Ansor dilahirkan dari rahim Nahdlatul Ulama (NU) dari situasi konflik internal dan tuntutan kebutuhan alamiah. Berawal dari perbedaan antara tokoh tradisional dan tokoh modernis yang muncul di tubuh Nahdlatul Wathan, organisasi keagamaan yang bergerak di bidang pendidikan Islam, pembinaan mubaligh, dan pembinaan kader.
KH Abdul Wahab Chasbullah, tokoh tradisional dan KH Mas Mansyur yang berhaluan modernis, akhirnya menempuh arus gerakan yang berbeda justru saat tengah tumbuhnya semangat untuk mendirikan organisasi kepemudaan Islam.
Dua tahun setelah perpecahan itu, pada 1924 para pemuda yang mendukung KH Abdul Wahab Chasbullah --yang kemudian menjadi pendiri NU-- membentuk wadah dengan nama Syubbanul Wathan (Pemuda Tanah Air).
Organisasi tersebut yang menjadi cikal bakal berdirinya Gerakan Pemuda Ansor setelah sebelumnya mengalami perubahan nama seperti Persatuan Pemuda NU (PPNU), Pemuda NU (PNU), dan Anshoru Nahdlatul Oelama (ANO).
Nama Ansor ini merupakan saran KH Wahab Chasbullah, "ulama besar" sekaligus guru besar kaum muda saat itu, yang diambil dari nama kehormatan yang diberikan Nabi Muhammad SAW kepada penduduk Madinah yang telah berjasa dalam perjuangan membela dan menegakkan agama Allah.
Dengan demikian ANO dimaksudkan dapat mengambil hikmah serta teladan terhadap sikap, perilaku dan semangat perjuangan para sahabat Nabi yang mendapat predikat Ansor tersebut.
Gerakan ANO (yang kemudian disebut Gerakan Pemuda Ansor) harus senantiasa mengacu pada nilai-nilai dasar Sahabat Ansor, yakni sebagai penolong, pejuang dan bahkan pelopor dalam menyiarkan, menegakkan dan membentengi ajaran Islam.
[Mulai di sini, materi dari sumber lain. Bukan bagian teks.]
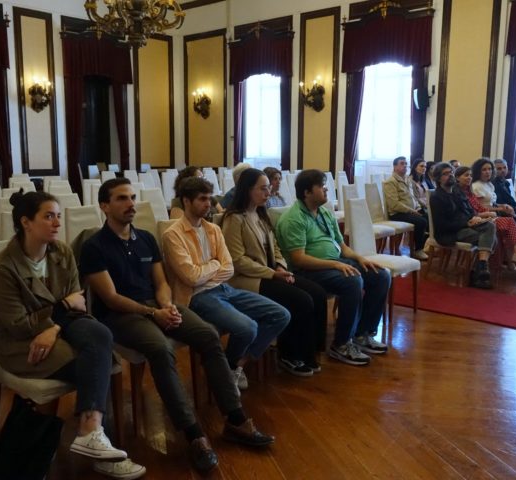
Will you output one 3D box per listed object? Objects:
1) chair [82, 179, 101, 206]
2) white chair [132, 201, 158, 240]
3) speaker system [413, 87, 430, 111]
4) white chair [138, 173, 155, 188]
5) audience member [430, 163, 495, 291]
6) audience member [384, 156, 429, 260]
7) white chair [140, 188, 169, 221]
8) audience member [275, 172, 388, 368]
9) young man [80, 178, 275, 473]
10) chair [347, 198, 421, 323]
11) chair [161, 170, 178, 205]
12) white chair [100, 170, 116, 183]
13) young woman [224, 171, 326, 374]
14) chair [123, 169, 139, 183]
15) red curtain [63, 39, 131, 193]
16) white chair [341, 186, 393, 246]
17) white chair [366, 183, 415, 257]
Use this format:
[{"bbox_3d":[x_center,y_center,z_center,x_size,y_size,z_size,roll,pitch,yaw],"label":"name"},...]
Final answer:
[{"bbox_3d":[-2.271,-0.344,7.841,0.600,1.030,0.460,9,13,42],"label":"chair"},{"bbox_3d":[-0.793,0.229,4.308,0.528,1.015,0.467,9,12,40],"label":"white chair"},{"bbox_3d":[3.465,-2.994,11.466,0.304,0.467,0.304,-11,11,-8],"label":"speaker system"},{"bbox_3d":[-1.982,-0.721,10.135,0.600,1.030,0.460,9,13,42],"label":"white chair"},{"bbox_3d":[2.345,-0.197,6.288,0.900,1.340,0.550,9,13,42],"label":"audience member"},{"bbox_3d":[2.113,-0.467,7.748,0.780,1.390,0.500,9,13,42],"label":"audience member"},{"bbox_3d":[-0.966,-0.014,5.753,0.528,1.015,0.467,9,12,40],"label":"white chair"},{"bbox_3d":[0.592,0.145,4.149,0.940,1.330,0.580,9,13,42],"label":"audience member"},{"bbox_3d":[-0.470,0.360,2.847,1.100,1.310,0.560,9,13,42],"label":"young man"},{"bbox_3d":[1.096,0.161,4.816,0.528,1.015,0.467,9,12,40],"label":"chair"},{"bbox_3d":[-1.606,-0.808,10.680,0.600,1.030,0.460,9,13,42],"label":"chair"},{"bbox_3d":[-2.833,-0.834,10.766,0.600,1.030,0.460,9,13,42],"label":"white chair"},{"bbox_3d":[0.099,0.203,3.586,0.771,1.319,0.487,9,12,40],"label":"young woman"},{"bbox_3d":[-2.312,-0.821,10.517,0.528,1.015,0.467,9,12,40],"label":"chair"},{"bbox_3d":[-4.343,-3.224,14.975,0.280,4.340,2.080,9,13,42],"label":"red curtain"},{"bbox_3d":[1.440,-0.185,7.106,0.600,1.030,0.460,9,13,42],"label":"white chair"},{"bbox_3d":[1.794,-0.241,7.469,0.600,1.030,0.460,9,13,42],"label":"white chair"}]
Inilah komitmen awal yang harus dipegang teguh setiap anggota ANO atau GP Ansor sekarang (sumber: NU Online).
Di dalam Ansor ada anggota Banser yang diwajibkan mengikuti Diklatsar. Banser tidak digaji. Namun semangat mereka dalam menjalankan tugas dan kewajibannya membuktikan rasa kecintaan yang tinggi pada tanah air. Siap berkorban jiwa dan raga demi negara Indonesia.
Sejarah berdirinya Banser (dikutip dari NU.or.id) sebelum resmi menjadi nama Banser, dalam catatan sejarah disebutkan cikal bakal Banser berawal dari dibentuknya Barisan Ansor Nahdlatul Ulama (BANU) yang diinisiasi oleh Gerakan Pemuda Ansor.
Pembentukan BANU kemudian mendapatkan respons secara positif. Hal itu dibuktikan pada Muktamar NU ke-15 di Surabaya, dimana NU saat itu mengesahkan AD/ART BANU, seragam, mars resmi Al-Iqdam, atribut-atribut, serta yang paling penting diperbolehkannya mereka memainkan terompet dan genderang.
Pendirian BANU merupakan respons terhadap kemunculan organisasi-organisasi kepanduan saat itu.